_WHAT YOU HAVE TO DO_: Write the listing below out again exactly, dropping the images.

^^^^

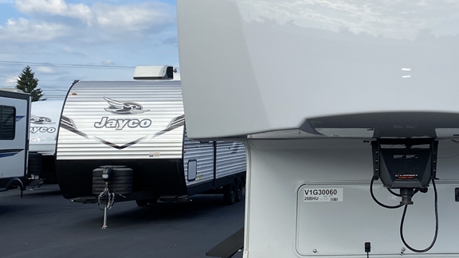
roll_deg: -0.1
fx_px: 718
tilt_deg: +5.7
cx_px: 425
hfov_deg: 33.3
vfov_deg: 20.3
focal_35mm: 59
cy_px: 81
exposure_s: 1/2513
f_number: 1.8
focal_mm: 4.25
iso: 32
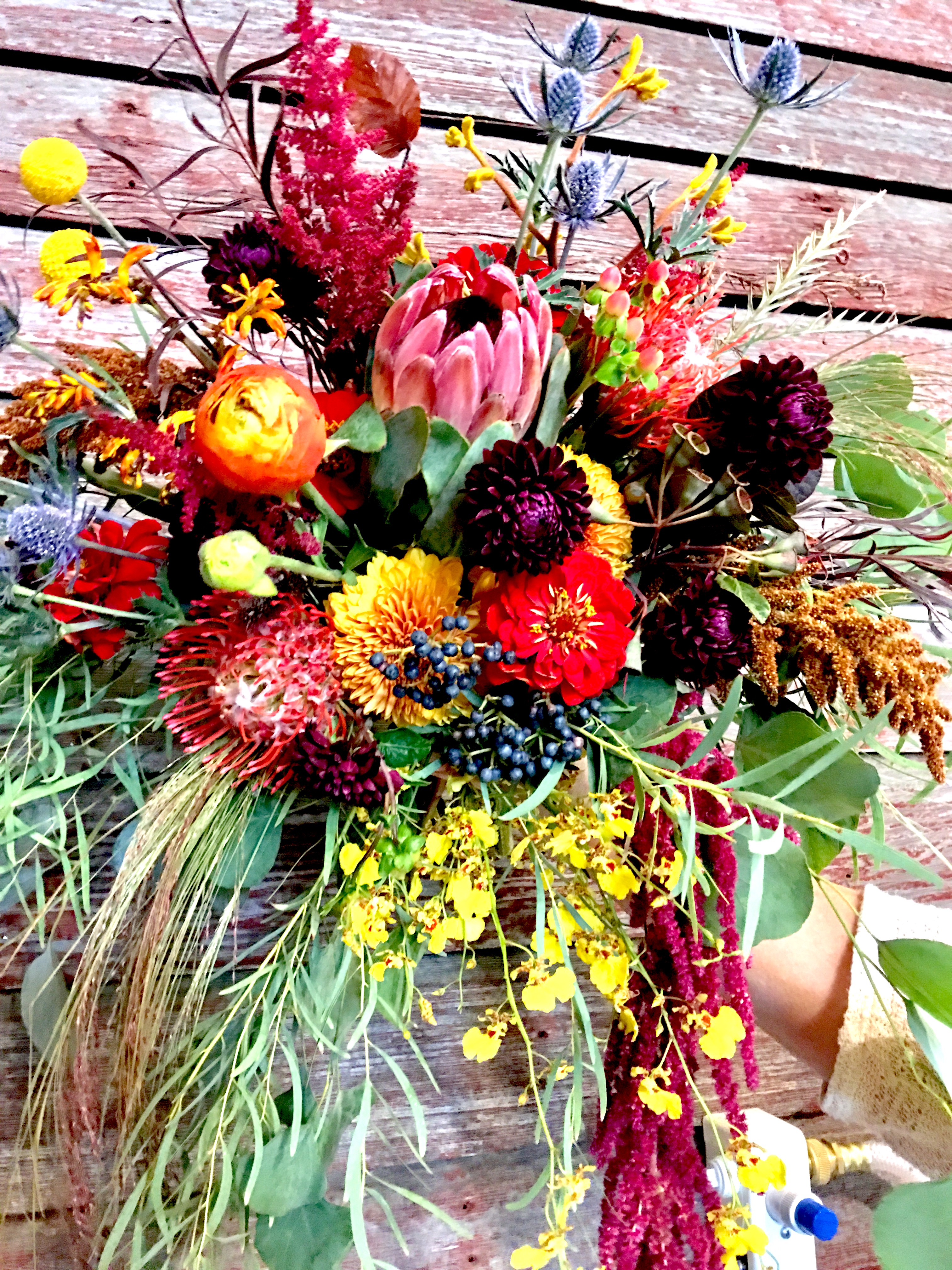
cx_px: 476
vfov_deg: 61.7
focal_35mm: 29
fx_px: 1063
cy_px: 635
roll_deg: +1.3
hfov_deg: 48.2
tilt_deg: +11.6
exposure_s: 1/4
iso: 80
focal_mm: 4.15
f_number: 2.2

^^^^

_YOUR RESPONSE_:
roll_deg: -0.1
fx_px: 718
tilt_deg: +5.7
cx_px: 425
hfov_deg: 33.3
vfov_deg: 20.3
focal_35mm: 59
cy_px: 81
exposure_s: 1/2513
f_number: 1.8
focal_mm: 4.25
iso: 32
cx_px: 476
vfov_deg: 61.7
focal_35mm: 29
fx_px: 1063
cy_px: 635
roll_deg: +1.3
hfov_deg: 48.2
tilt_deg: +11.6
exposure_s: 1/4
iso: 80
focal_mm: 4.15
f_number: 2.2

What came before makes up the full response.